In the master’s application.yaml:
# Thread-related configuration
fetch-command-num: 10
# master prepare execute thread number to limit handle commands in parallel
pre-exec-threads: 10
# master execute thread number to limit process instances in parallel
exec-threads: 100
# master dispatch task number per batch, if all the tasks dispatch failed in a batch, will sleep 1s.
dispatch-task-number: 3
# CPU and memory-related configuration
# master max cpuload avg, only higher than the system cpu load average, master server can schedule. default value -1: the number of cpu cores * 2
# If the CPU load exceeds the following value, the master role will stop scheduling until the load drops below this value. Default: no limit
max-cpu-load-avg: -1
# master reserved memory, only lower than system available memory, master server can schedule. default value 0.3, the unit is G
# If available memory is less than the following value (in GB), the master will stop scheduling until it rises above. Default: 0.3G
reserved-memory: 0.3
In the worker’s application.yaml:
# Thread-related configuration
# worker execute thread number to limit task instances in parallel
exec-threads: 100
# CPU and memory-related configuration
# worker max cpuload avg, only higher than the system cpu load average, worker server can be dispatched tasks. default value -1: the number of cpu cores * 2
# If the CPU load exceeds the following value, the worker role will stop accepting tasks until it drops. Default: no limit
max-cpu-load-avg: -1
# worker reserved memory, only lower than system available memory, worker server can be dispatched tasks. default value 0.3, the unit is G
# If available memory is less than the following value (in GB), the worker will stop accepting tasks until it rises above.
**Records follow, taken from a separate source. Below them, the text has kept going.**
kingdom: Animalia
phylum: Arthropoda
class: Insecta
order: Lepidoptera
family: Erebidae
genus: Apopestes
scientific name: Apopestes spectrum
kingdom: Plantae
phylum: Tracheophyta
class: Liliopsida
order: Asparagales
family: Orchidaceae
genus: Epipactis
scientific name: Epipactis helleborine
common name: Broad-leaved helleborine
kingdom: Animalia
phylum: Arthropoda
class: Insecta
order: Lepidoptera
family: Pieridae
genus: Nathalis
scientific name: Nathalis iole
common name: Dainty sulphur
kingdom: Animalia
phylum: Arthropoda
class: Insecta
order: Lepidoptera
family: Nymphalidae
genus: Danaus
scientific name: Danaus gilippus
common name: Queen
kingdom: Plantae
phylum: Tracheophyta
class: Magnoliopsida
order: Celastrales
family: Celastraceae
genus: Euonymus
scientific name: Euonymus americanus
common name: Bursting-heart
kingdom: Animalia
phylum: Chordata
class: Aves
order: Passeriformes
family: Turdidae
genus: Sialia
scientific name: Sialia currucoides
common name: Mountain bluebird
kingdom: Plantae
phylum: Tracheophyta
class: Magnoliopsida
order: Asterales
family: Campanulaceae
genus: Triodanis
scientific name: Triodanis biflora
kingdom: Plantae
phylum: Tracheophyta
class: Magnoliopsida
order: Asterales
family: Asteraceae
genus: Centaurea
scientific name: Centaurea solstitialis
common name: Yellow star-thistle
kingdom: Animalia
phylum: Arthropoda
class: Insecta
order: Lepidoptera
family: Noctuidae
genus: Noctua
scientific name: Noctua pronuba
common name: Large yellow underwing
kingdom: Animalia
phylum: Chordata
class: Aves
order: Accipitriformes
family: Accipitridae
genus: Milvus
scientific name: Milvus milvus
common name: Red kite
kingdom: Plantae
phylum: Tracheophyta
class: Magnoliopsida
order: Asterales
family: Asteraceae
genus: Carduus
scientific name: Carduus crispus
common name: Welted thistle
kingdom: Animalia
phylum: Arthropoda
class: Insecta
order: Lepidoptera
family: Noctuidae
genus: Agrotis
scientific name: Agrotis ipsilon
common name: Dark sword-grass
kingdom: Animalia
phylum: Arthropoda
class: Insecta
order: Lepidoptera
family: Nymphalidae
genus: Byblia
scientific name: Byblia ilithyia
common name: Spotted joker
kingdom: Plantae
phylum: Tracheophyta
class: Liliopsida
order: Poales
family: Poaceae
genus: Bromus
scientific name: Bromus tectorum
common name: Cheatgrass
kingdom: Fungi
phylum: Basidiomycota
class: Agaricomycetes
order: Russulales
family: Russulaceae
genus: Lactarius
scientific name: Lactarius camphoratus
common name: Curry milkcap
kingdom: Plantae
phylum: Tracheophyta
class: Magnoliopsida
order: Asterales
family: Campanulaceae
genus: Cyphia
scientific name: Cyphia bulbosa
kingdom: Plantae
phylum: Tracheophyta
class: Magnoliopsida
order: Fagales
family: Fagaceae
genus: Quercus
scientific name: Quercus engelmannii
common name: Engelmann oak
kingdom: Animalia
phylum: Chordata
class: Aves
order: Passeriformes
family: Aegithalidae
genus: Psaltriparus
Default: 0.3G
reserved-memory: 0.3
In the master’s start.sh, the JVM memory settings were:
JAVA_OPTS=${JAVA_OPTS:-"-server -Duser.timezone=${SPRING_JACKSON_TIME_ZONE} -Xms4g -Xmx4g -Xmn2g -XX:+PrintGCDetails -Xloggc:gc.log -XX:+HeapDumpOnOutOfMemoryError -XX:HeapDumpPath=dump.hprof"}
In the worker’s start.sh, the JVM memory settings were:
JAVA_OPTS=${JAVA_OPTS:-"-server -Duser.timezone=${SPRING_JACKSON_TIME_ZONE} -Xms4g -Xmx4g -Xmn2g -XX:+PrintGCDetails -Xloggc:gc.log -XX:+HeapDumpOnOutOfMemoryError -XX:HeapDumpPath=dump.hprof"}
If your machine doesn't have much memory, you can adjust the JVM memory settings in start.sh accordingly.
They mainly modified the thread counts and CPU limits in the master and worker application.yaml files — setting all thread counts to 3 and changing the CPU limit from -1 to 4 (the servers have 8 CPU cores).
The specific values can be adjusted based on your server specs or by trial and error.
Afterward, they observed the CPU usage again and found that during the 5-minute triggers, the CPU stayed stable.Even at 2 AM and 3 AM, when a burst of tasks was scheduled, the CPU remained under control and tasks ran smoothly, as shown in the images:
However, one thing to note:
After reducing the number of threads, the number of tasks that can be scheduled simultaneously also decreases.
For example, if each worker is set to 3 threads and there are 5 worker nodes, the max concurrency is 15 tasks.
So the thread count should be determined by balancing your server's load and the number of concurrent tasks you need to run.
The goal is to find a value that avoids sudden CPU spikes and ensures scheduled tasks finish within an acceptable time window.